== OBJETIVO DO EXERCÍCIO ==
Extraia da listagem abaixo todas as linhas de texto e reproduza-as sem nenhuma alteração, deixando as imagens fora da resposta.

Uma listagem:

......

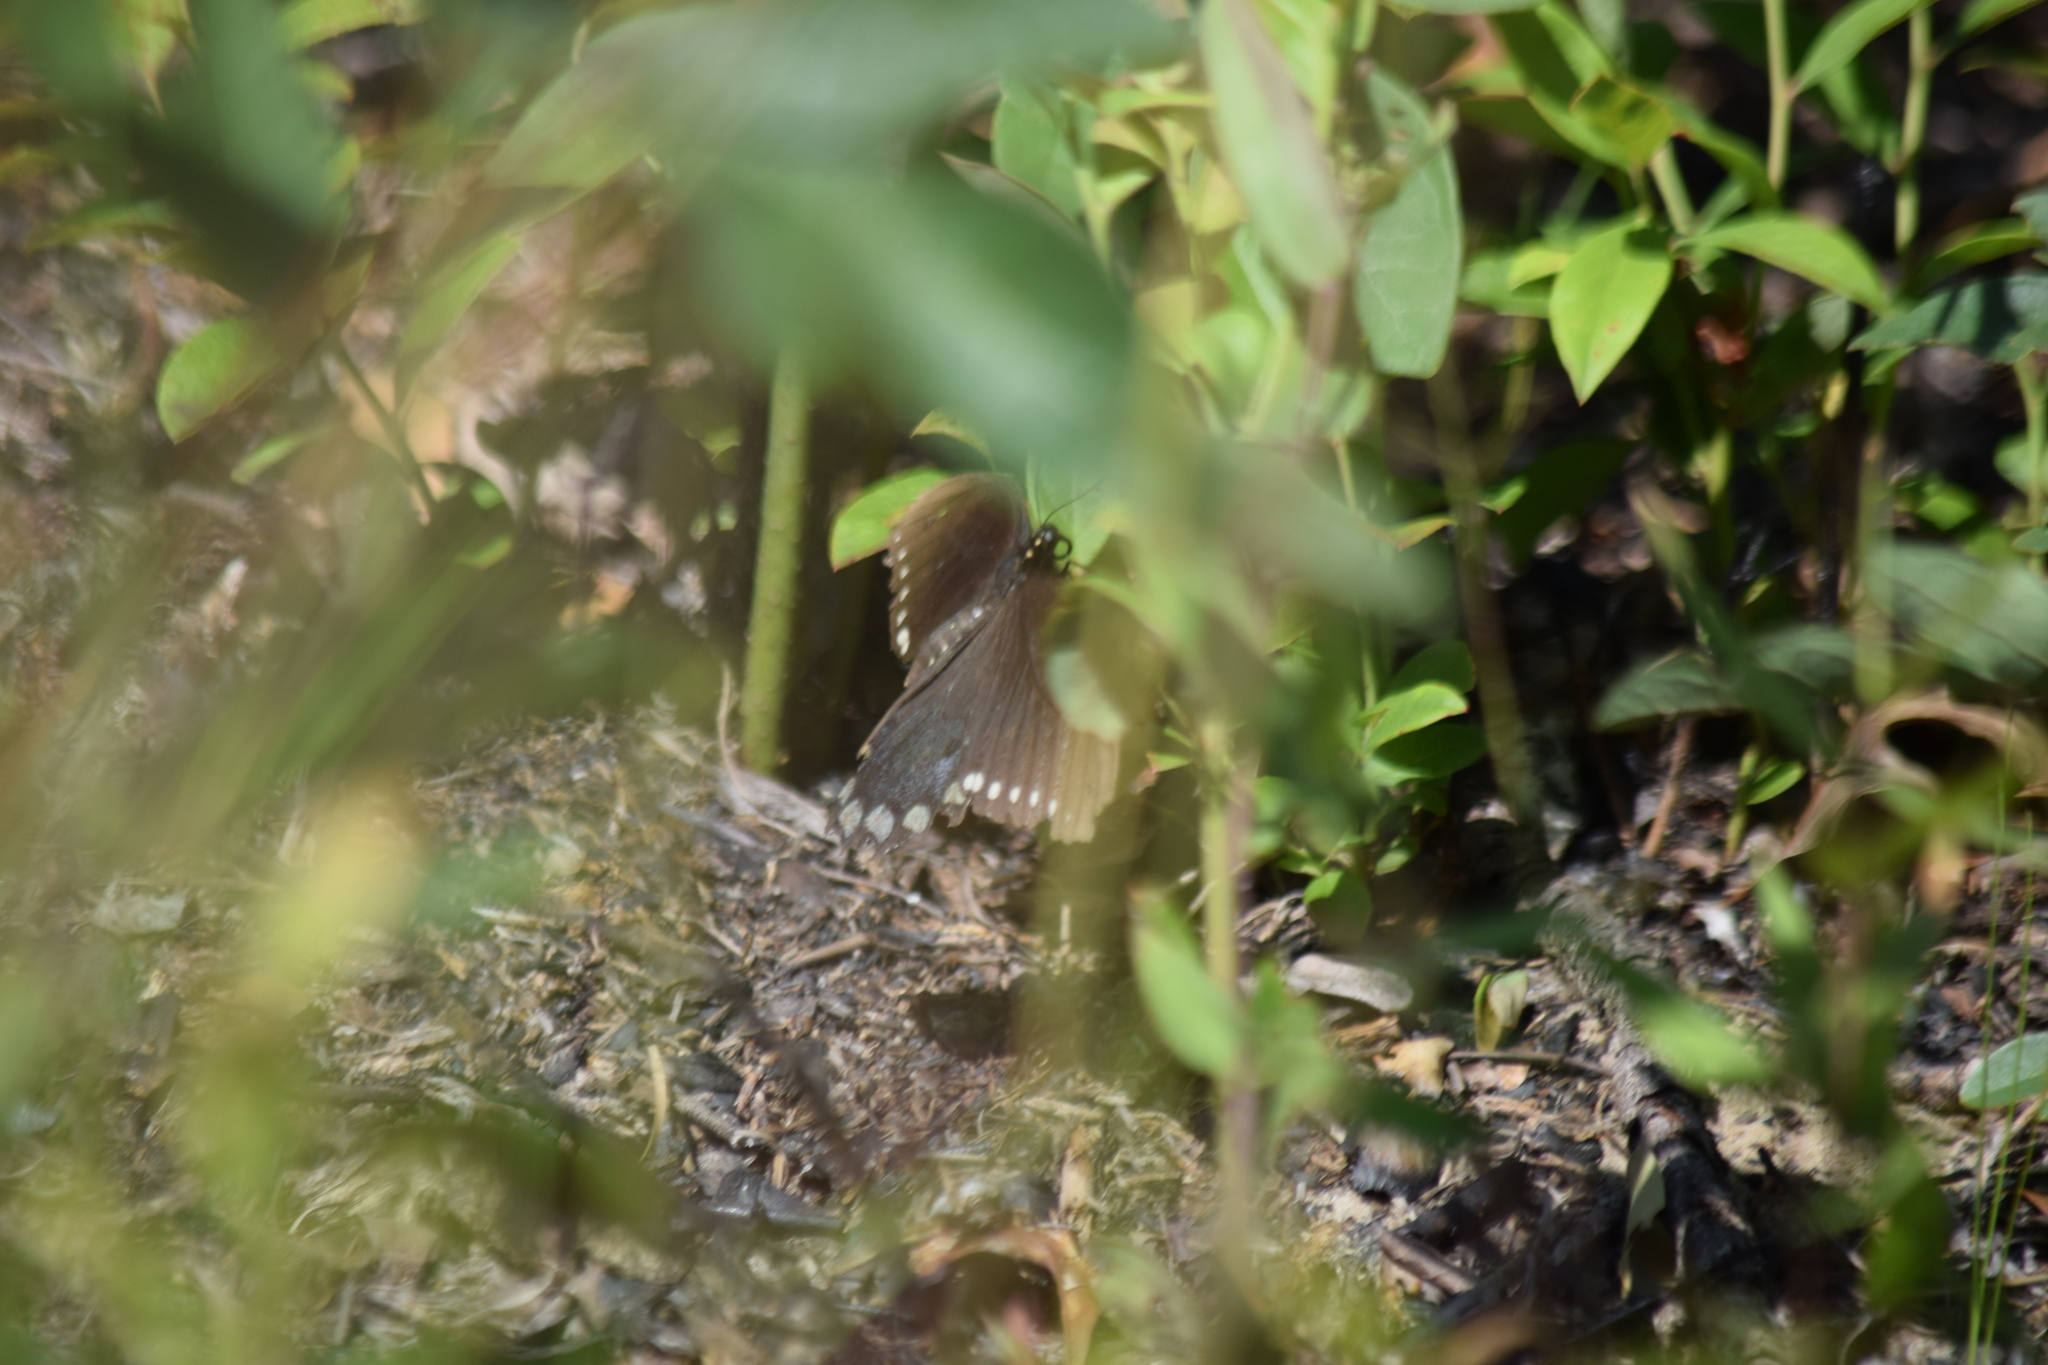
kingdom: Animalia
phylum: Arthropoda
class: Insecta
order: Lepidoptera
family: Papilionidae
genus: Papilio
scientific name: Papilio troilus
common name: Spicebush swallowtail
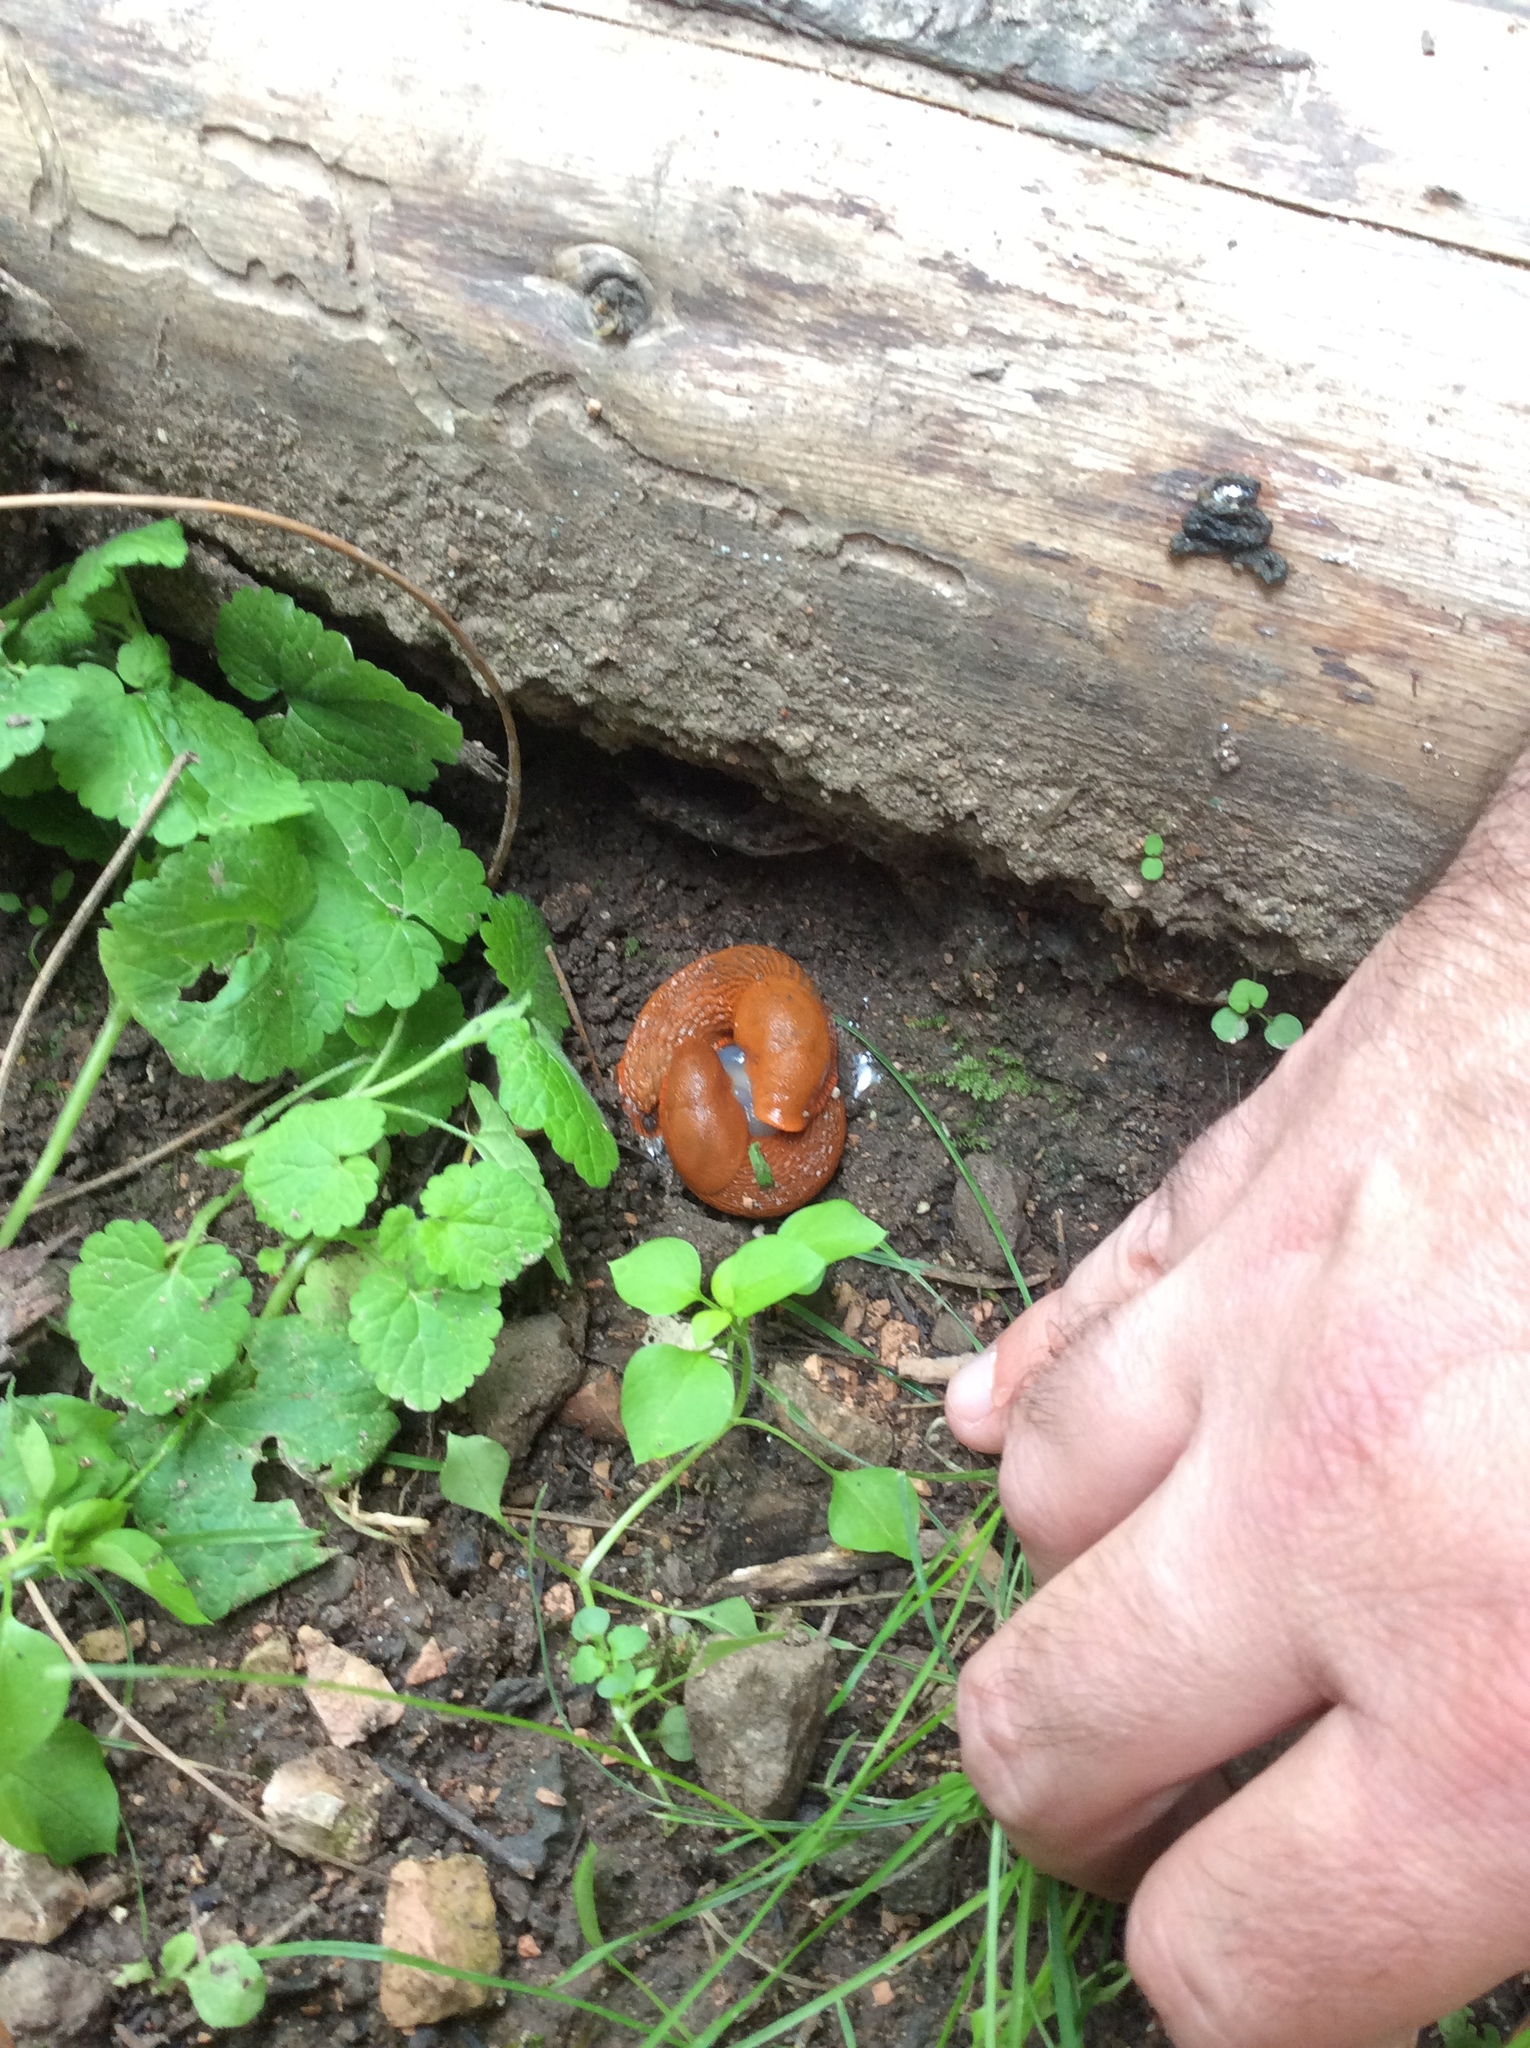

......

== RESPOSTA ESPERADA ==
kingdom: Animalia
phylum: Arthropoda
class: Insecta
order: Lepidoptera
family: Papilionidae
genus: Papilio
scientific name: Papilio troilus
common name: Spicebush swallowtail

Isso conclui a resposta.